We’ve already written before about AI’s potential to improve pigs’ lives by listening to them. Now, scientists have found they can use AI on another barnyard favorite: chickens.
Artificial intelligence can help the happiness and well-being of chickens by listening to them and determining their happiness by their squawks.
Researchers estimate that the technology could be available to farmers within five years. It differentiates and qualifies chicken distress calls, separating them from other farm noises with an accuracy of up to 97 percent. Being able to tell when chickens are in pain or distress could drastically improve the standards of livestock farming.
“Chickens are very vocal, but the distress call tends to be louder than the others and is what we would describe as a pure tonal call,” said Alan McElligott, an associate professor of animal behavior and welfare at the City University of Hong Kong. “Even to the untrained ear, it’s not too difficult to pick them out.”

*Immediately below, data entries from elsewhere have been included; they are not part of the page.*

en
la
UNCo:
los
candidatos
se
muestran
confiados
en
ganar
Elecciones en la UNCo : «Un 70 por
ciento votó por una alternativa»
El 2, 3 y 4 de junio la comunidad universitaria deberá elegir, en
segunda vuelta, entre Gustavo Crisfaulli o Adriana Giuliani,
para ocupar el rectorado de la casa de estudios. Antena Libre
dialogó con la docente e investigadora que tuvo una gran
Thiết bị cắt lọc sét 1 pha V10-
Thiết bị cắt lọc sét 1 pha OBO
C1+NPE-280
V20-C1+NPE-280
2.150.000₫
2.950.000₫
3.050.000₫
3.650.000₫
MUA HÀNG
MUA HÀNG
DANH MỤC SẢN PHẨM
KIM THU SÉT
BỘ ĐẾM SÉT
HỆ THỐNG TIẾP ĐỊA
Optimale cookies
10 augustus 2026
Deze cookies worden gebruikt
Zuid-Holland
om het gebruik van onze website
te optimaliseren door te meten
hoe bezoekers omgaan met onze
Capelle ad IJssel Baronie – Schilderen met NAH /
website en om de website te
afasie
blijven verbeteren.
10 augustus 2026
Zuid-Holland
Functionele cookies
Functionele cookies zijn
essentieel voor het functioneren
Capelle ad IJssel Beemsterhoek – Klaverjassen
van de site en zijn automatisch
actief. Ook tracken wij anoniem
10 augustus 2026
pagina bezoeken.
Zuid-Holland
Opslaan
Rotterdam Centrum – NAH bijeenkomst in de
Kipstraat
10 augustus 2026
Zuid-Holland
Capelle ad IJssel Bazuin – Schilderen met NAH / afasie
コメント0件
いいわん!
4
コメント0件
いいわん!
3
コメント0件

While this technology might not be practical for huge commercial chicken flocks with thousands and thousands of chickens, it would greatly help smaller chicken farms. It uses deep learning to identify a variety of distressed noises from chickens that were taught to the program by field experts. With this and the right recording equipment, smaller operations could identify if their chickens are in distress and adjust their housing situations or tend to an individual chicken.
“Our end goal is not to count distress calls, but to create conditions in which the chickens can live and have a reduced amount of distress,” said McElligott.